Aims To assess to what extent use of various criteria for high-risk groups and analyses from subpopulations with different drinking patterns may affect the extent of the prevention paradox (that most alcohol-related harm in populations arises within the drinkers at low risk).
Data sets Two national surveys of Norwegian adult samples (n = 4321 current drinkers) and one register linkage of Swedish armed forces conscripts (n = 45 839 current drinkers) with in-patient hospital data.
Measures High-risk groups were categorized as the upper 10% of drinkers by annual alcohol intake or by intoxication frequency. Acute alcohol-related harms comprised number of quarrels and fights in the Norwegian surveys and number of hospital admissions for attempted suicide and violent injuries over a follow-up period (3 and 25 years) in the Swedish conscript study.

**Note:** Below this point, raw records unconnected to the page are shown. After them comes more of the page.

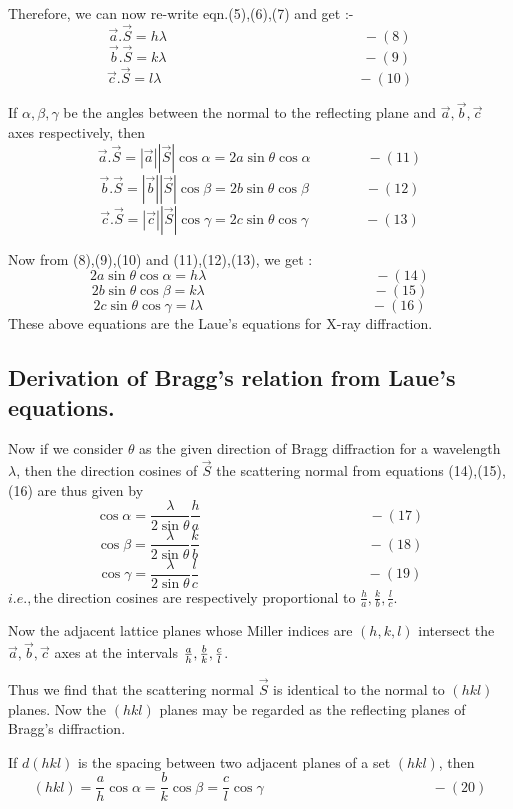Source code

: \documentclass[12pt]{article}
\begin{document}
Therefore, we can now re-write eqn.(5),(6),(7) and get :-
$$ \vec{a}.\vec{S} = h\lambda \qquad\qquad\qquad\qquad\qquad\qquad\qquad -(8)$$
$$ \vec{b}.\vec{S} = k\lambda \qquad\qquad\qquad\qquad\qquad\qquad\qquad -(9)$$
$$ \vec{c}.\vec{S} = l\lambda \qquad\qquad\qquad\qquad\qquad\qquad\qquad -(10)$$

If $\alpha,\beta,\gamma$ be the angles between the normal to the reflecting plane and $\vec{a},\vec{b},\vec{c}$ axes respectively, then
$$ \vec{a}.\vec{S} = |\vec{a}||\vec{S}|\cos \alpha = 2a\sin\theta\cos\alpha \qquad\qquad -(11)$$
$$ \vec{b}.\vec{S} = |\vec{b}||\vec{S}|\cos \beta = 2b\sin\theta\cos\beta   \qquad\qquad -(12)$$
$$ \vec{c}.\vec{S} = |\vec{c}||\vec{S}|\cos \gamma = 2c\sin\theta\cos\gamma \qquad\qquad -(13)$$

Now from (8),(9),(10) and (11),(12),(13), we get :
$$ 2a\sin\theta\cos\alpha = h\lambda   \qquad\qquad\qquad\qquad\qquad\qquad -(14)$$
$$ 2b\sin\theta\cos\beta  = k\lambda   \qquad\qquad\qquad\qquad\qquad\qquad -(15)$$
$$ 2c\sin\theta\cos\gamma = l\lambda   \qquad\qquad\qquad\qquad\qquad\qquad -(16)$$
These above equations are the Laue's equations for X-ray diffraction.


\subsection{Derivation of Bragg's relation from Laue's equations.}
Now if we consider $\theta$ as the given direction of Bragg diffraction for a wavelength $\lambda$, then the direction cosines of $\vec{S}$ the scattering normal from equations (14),(15),(16) are thus given by
$$ \cos \alpha = \frac{\lambda}{2\sin\theta}\frac{h}{a} \qquad\qquad\qquad\qquad\qquad\qquad -(17)$$
$$ \cos \beta = \frac{\lambda}{2\sin\theta}\frac{k}{b} \qquad\qquad\qquad\qquad\qquad\qquad -(18)$$
$$ \cos \gamma = \frac{\lambda}{2\sin\theta}\frac{l}{c} \qquad\qquad\qquad\qquad\qquad\qquad -(19)$$
$i.e.,$the direction cosines are respectively proportional to $\frac{h}{a},\frac{k}{b},\frac{l}{c}$.

Now the adjacent lattice planes whose Miller indices are $(h,k,l)$ intersect the $\vec{a},\vec{b},\vec{c}$ axes at the intervals $\large{\frac{a}{h},\frac{b}{k},\frac{c}{l}}$.

Thus we find that the scattering normal $\vec{S}$ is identical to the normal to $(hkl)$ planes.
Now the $(hkl)$ planes may be regarded as the reflecting planes of Bragg's diffraction.

If $d(hkl)$ is the spacing between two adjacent planes of a set $(hkl)$, then
$$(hkl)=\frac{a}{h}\cos\alpha=\frac{b}{k}\cos\beta=\frac{c}{l}\cos\gamma \qquad\qquad\qquad\qquad\qquad\qquad -(20)$$
\end{document}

Results The majority of acute alcohol problems were found among the majority of drinkers with low or moderate risk (the lower 90%) by drinking volume, suggesting empirical support for the prevention paradox. By applying frequency of intoxication rather than annual volume of consumption to determine the high-risk group, a somewhat larger proportion of acute alcohol-related harms was found within the high-risk group, and the number of alcohol-related harms tended to be distributed more evenly between high-risk drinkers and other drinkers. The proportion of alcohol-related harms within the risk groups was significantly lower in the younger age group, where the majority drinks to intoxication compared with other drinkers.
Conclusion The extent of the prevention paradox with respect to acute alcohol problems may be more prominent in drinking in subpopulations where intoxication is a common part of the drinking pattern compared with those where intoxication occurs less frequently and among a smaller fraction of the drinkers.